Goal of the exercise:
Quote every line below exactly as it reads.

Listed entries:
────────────────────

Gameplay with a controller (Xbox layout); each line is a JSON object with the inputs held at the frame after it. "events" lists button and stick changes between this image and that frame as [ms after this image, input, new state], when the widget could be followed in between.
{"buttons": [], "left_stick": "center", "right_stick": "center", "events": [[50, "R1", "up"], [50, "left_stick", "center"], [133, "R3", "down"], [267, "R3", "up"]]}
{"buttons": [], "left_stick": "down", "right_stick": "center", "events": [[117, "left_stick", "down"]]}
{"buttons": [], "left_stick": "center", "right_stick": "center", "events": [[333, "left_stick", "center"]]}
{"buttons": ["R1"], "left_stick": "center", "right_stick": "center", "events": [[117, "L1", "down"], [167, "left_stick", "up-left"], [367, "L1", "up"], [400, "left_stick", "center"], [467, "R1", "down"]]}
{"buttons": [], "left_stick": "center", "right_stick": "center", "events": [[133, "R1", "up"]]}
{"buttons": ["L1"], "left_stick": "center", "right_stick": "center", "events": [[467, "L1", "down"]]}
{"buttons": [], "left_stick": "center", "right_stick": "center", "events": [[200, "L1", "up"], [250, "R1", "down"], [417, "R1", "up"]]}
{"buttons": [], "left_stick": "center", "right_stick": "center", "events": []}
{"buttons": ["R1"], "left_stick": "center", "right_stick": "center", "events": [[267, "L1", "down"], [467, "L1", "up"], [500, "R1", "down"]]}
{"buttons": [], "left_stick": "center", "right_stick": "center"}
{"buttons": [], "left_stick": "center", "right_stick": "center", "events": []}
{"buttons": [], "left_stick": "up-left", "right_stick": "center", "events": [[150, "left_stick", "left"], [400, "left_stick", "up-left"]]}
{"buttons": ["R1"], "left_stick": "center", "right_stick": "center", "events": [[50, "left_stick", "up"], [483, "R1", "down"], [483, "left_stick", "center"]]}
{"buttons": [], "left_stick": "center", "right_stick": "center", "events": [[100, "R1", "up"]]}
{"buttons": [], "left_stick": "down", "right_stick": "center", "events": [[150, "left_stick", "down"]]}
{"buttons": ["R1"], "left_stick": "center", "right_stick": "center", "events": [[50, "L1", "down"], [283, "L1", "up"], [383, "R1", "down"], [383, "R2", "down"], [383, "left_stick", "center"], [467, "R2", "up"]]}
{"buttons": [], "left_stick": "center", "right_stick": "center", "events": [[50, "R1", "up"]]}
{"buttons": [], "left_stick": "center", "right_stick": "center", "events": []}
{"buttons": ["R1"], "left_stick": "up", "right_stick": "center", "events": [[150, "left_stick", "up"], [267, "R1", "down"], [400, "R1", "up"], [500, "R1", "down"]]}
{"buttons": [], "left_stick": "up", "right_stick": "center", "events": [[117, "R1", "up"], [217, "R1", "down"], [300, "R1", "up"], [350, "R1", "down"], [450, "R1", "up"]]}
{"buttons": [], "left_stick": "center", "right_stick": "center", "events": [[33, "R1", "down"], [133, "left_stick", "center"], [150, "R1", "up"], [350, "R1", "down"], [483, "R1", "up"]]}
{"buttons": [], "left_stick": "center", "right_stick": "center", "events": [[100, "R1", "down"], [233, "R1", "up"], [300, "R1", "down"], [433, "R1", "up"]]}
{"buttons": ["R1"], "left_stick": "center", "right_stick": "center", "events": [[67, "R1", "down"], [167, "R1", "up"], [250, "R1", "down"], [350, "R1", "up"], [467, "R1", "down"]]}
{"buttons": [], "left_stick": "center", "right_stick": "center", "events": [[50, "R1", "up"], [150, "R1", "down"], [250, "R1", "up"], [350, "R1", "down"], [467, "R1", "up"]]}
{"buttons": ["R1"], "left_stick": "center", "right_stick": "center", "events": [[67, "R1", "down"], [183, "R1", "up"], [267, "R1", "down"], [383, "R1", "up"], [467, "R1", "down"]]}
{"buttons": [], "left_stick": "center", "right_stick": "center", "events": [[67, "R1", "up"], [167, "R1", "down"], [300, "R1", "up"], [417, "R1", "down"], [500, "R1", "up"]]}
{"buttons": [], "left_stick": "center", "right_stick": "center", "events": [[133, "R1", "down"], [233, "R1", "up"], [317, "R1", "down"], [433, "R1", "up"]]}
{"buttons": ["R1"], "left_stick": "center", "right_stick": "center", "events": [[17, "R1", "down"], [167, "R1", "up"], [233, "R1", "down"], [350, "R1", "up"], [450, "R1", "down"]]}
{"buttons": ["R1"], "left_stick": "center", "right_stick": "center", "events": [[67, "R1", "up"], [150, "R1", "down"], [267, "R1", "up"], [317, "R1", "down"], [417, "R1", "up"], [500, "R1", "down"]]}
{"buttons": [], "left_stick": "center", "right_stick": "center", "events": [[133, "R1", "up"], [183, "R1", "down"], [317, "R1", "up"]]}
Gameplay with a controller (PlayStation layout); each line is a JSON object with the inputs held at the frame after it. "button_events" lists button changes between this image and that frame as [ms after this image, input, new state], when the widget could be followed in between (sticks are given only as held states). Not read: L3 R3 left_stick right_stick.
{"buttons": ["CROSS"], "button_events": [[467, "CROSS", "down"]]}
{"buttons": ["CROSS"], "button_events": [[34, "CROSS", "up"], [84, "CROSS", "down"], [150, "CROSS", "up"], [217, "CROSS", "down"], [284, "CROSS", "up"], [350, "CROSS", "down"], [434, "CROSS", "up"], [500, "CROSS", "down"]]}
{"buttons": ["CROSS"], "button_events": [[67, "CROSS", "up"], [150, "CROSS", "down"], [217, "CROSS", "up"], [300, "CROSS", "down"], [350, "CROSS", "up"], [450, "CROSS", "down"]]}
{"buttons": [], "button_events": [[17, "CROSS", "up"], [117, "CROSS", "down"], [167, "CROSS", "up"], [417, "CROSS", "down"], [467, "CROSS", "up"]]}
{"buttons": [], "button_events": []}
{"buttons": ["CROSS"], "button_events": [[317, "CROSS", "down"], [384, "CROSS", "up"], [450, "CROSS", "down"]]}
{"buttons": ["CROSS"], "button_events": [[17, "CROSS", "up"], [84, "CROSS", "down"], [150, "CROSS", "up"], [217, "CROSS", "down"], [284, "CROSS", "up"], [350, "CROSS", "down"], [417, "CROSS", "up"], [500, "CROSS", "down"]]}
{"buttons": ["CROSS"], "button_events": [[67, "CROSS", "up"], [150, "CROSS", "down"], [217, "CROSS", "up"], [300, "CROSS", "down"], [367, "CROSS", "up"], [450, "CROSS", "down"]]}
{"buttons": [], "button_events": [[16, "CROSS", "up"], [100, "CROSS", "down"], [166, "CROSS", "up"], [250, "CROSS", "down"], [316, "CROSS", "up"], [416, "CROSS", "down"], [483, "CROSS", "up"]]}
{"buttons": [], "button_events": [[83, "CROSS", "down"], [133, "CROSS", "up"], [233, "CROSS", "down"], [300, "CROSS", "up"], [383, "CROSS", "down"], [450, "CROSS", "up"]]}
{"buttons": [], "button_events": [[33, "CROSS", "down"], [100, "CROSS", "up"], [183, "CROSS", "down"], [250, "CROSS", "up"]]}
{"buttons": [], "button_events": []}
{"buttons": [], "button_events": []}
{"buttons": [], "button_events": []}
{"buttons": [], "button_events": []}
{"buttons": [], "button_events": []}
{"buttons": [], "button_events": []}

────────────────────

Answer to the problem:
Gameplay with a controller (Xbox layout); each line is a JSON object with the inputs held at the frame after it. "events" lists button and stick changes between this image and that frame as [ms after this image, input, new state], when the widget could be followed in between.
{"buttons": [], "left_stick": "center", "right_stick": "center", "events": [[50, "R1", "up"], [50, "left_stick", "center"], [133, "R3", "down"], [267, "R3", "up"]]}
{"buttons": [], "left_stick": "down", "right_stick": "center", "events": [[117, "left_stick", "down"]]}
{"buttons": [], "left_stick": "center", "right_stick": "center", "events": [[333, "left_stick", "center"]]}
{"buttons": ["R1"], "left_stick": "center", "right_stick": "center", "events": [[117, "L1", "down"], [167, "left_stick", "up-left"], [367, "L1", "up"], [400, "left_stick", "center"], [467, "R1", "down"]]}
{"buttons": [], "left_stick": "center", "right_stick": "center", "events": [[133, "R1", "up"]]}
{"buttons": ["L1"], "left_stick": "center", "right_stick": "center", "events": [[467, "L1", "down"]]}
{"buttons": [], "left_stick": "center", "right_stick": "center", "events": [[200, "L1", "up"], [250, "R1", "down"], [417, "R1", "up"]]}
{"buttons": [], "left_stick": "center", "right_stick": "center", "events": []}
{"buttons": ["R1"], "left_stick": "center", "right_stick": "center", "events": [[267, "L1", "down"], [467, "L1", "up"], [500, "R1", "down"]]}
{"buttons": [], "left_stick": "center", "right_stick": "center"}
{"buttons": [], "left_stick": "center", "right_stick": "center", "events": []}
{"buttons": [], "left_stick": "up-left", "right_stick": "center", "events": [[150, "left_stick", "left"], [400, "left_stick", "up-left"]]}
{"buttons": ["R1"], "left_stick": "center", "right_stick": "center", "events": [[50, "left_stick", "up"], [483, "R1", "down"], [483, "left_stick", "center"]]}
{"buttons": [], "left_stick": "center", "right_stick": "center", "events": [[100, "R1", "up"]]}
{"buttons": [], "left_stick": "down", "right_stick": "center", "events": [[150, "left_stick", "down"]]}
{"buttons": ["R1"], "left_stick": "center", "right_stick": "center", "events": [[50, "L1", "down"], [283, "L1", "up"], [383, "R1", "down"], [383, "R2", "down"], [383, "left_stick", "center"], [467, "R2", "up"]]}
{"buttons": [], "left_stick": "center", "right_stick": "center", "events": [[50, "R1", "up"]]}
{"buttons": [], "left_stick": "center", "right_stick": "center", "events": []}
{"buttons": ["R1"], "left_stick": "up", "right_stick": "center", "events": [[150, "left_stick", "up"], [267, "R1", "down"], [400, "R1", "up"], [500, "R1", "down"]]}
{"buttons": [], "left_stick": "up", "right_stick": "center", "events": [[117, "R1", "up"], [217, "R1", "down"], [300, "R1", "up"], [350, "R1", "down"], [450, "R1", "up"]]}
{"buttons": [], "left_stick": "center", "right_stick": "center", "events": [[33, "R1", "down"], [133, "left_stick", "center"], [150, "R1", "up"], [350, "R1", "down"], [483, "R1", "up"]]}
{"buttons": [], "left_stick": "center", "right_stick": "center", "events": [[100, "R1", "down"], [233, "R1", "up"], [300, "R1", "down"], [433, "R1", "up"]]}
{"buttons": ["R1"], "left_stick": "center", "right_stick": "center", "events": [[67, "R1", "down"], [167, "R1", "up"], [250, "R1", "down"], [350, "R1", "up"], [467, "R1", "down"]]}
{"buttons": [], "left_stick": "center", "right_stick": "center", "events": [[50, "R1", "up"], [150, "R1", "down"], [250, "R1", "up"], [350, "R1", "down"], [467, "R1", "up"]]}
{"buttons": ["R1"], "left_stick": "center", "right_stick": "center", "events": [[67, "R1", "down"], [183, "R1", "up"], [267, "R1", "down"], [383, "R1", "up"], [467, "R1", "down"]]}
{"buttons": [], "left_stick": "center", "right_stick": "center", "events": [[67, "R1", "up"], [167, "R1", "down"], [300, "R1", "up"], [417, "R1", "down"], [500, "R1", "up"]]}
{"buttons": [], "left_stick": "center", "right_stick": "center", "events": [[133, "R1", "down"], [233, "R1", "up"], [317, "R1", "down"], [433, "R1", "up"]]}
{"buttons": ["R1"], "left_stick": "center", "right_stick": "center", "events": [[17, "R1", "down"], [167, "R1", "up"], [233, "R1", "down"], [350, "R1", "up"], [450, "R1", "down"]]}
{"buttons": ["R1"], "left_stick": "center", "right_stick": "center", "events": [[67, "R1", "up"], [150, "R1", "down"], [267, "R1", "up"], [317, "R1", "down"], [417, "R1", "up"], [500, "R1", "down"]]}
{"buttons": [], "left_stick": "center", "right_stick": "center", "events": [[133, "R1", "up"], [183, "R1", "down"], [317, "R1", "up"]]}
Gameplay with a controller (PlayStation layout); each line is a JSON object with the inputs held at the frame after it. "button_events" lists button changes between this image and that frame as [ms after this image, input, new state], when the widget could be followed in between (sticks are given only as held states). Not read: L3 R3 left_stick right_stick.
{"buttons": ["CROSS"], "button_events": [[467, "CROSS", "down"]]}
{"buttons": ["CROSS"], "button_events": [[34, "CROSS", "up"], [84, "CROSS", "down"], [150, "CROSS", "up"], [217, "CROSS", "down"], [284, "CROSS", "up"], [350, "CROSS", "down"], [434, "CROSS", "up"], [500, "CROSS", "down"]]}
{"buttons": ["CROSS"], "button_events": [[67, "CROSS", "up"], [150, "CROSS", "down"], [217, "CROSS", "up"], [300, "CROSS", "down"], [350, "CROSS", "up"], [450, "CROSS", "down"]]}
{"buttons": [], "button_events": [[17, "CROSS", "up"], [117, "CROSS", "down"], [167, "CROSS", "up"], [417, "CROSS", "down"], [467, "CROSS", "up"]]}
{"buttons": [], "button_events": []}
{"buttons": ["CROSS"], "button_events": [[317, "CROSS", "down"], [384, "CROSS", "up"], [450, "CROSS", "down"]]}
{"buttons": ["CROSS"], "button_events": [[17, "CROSS", "up"], [84, "CROSS", "down"], [150, "CROSS", "up"], [217, "CROSS", "down"], [284, "CROSS", "up"], [350, "CROSS", "down"], [417, "CROSS", "up"], [500, "CROSS", "down"]]}
{"buttons": ["CROSS"], "button_events": [[67, "CROSS", "up"], [150, "CROSS", "down"], [217, "CROSS", "up"], [300, "CROSS", "down"], [367, "CROSS", "up"], [450, "CROSS", "down"]]}
{"buttons": [], "button_events": [[16, "CROSS", "up"], [100, "CROSS", "down"], [166, "CROSS", "up"], [250, "CROSS", "down"], [316, "CROSS", "up"], [416, "CROSS", "down"], [483, "CROSS", "up"]]}
{"buttons": [], "button_events": [[83, "CROSS", "down"], [133, "CROSS", "up"], [233, "CROSS", "down"], [300, "CROSS", "up"], [383, "CROSS", "down"], [450, "CROSS", "up"]]}
{"buttons": [], "button_events": [[33, "CROSS", "down"], [100, "CROSS", "up"], [183, "CROSS", "down"], [250, "CROSS", "up"]]}
{"buttons": [], "button_events": []}
{"buttons": [], "button_events": []}
{"buttons": [], "button_events": []}
{"buttons": [], "button_events": []}
{"buttons": [], "button_events": []}
{"buttons": [], "button_events": []}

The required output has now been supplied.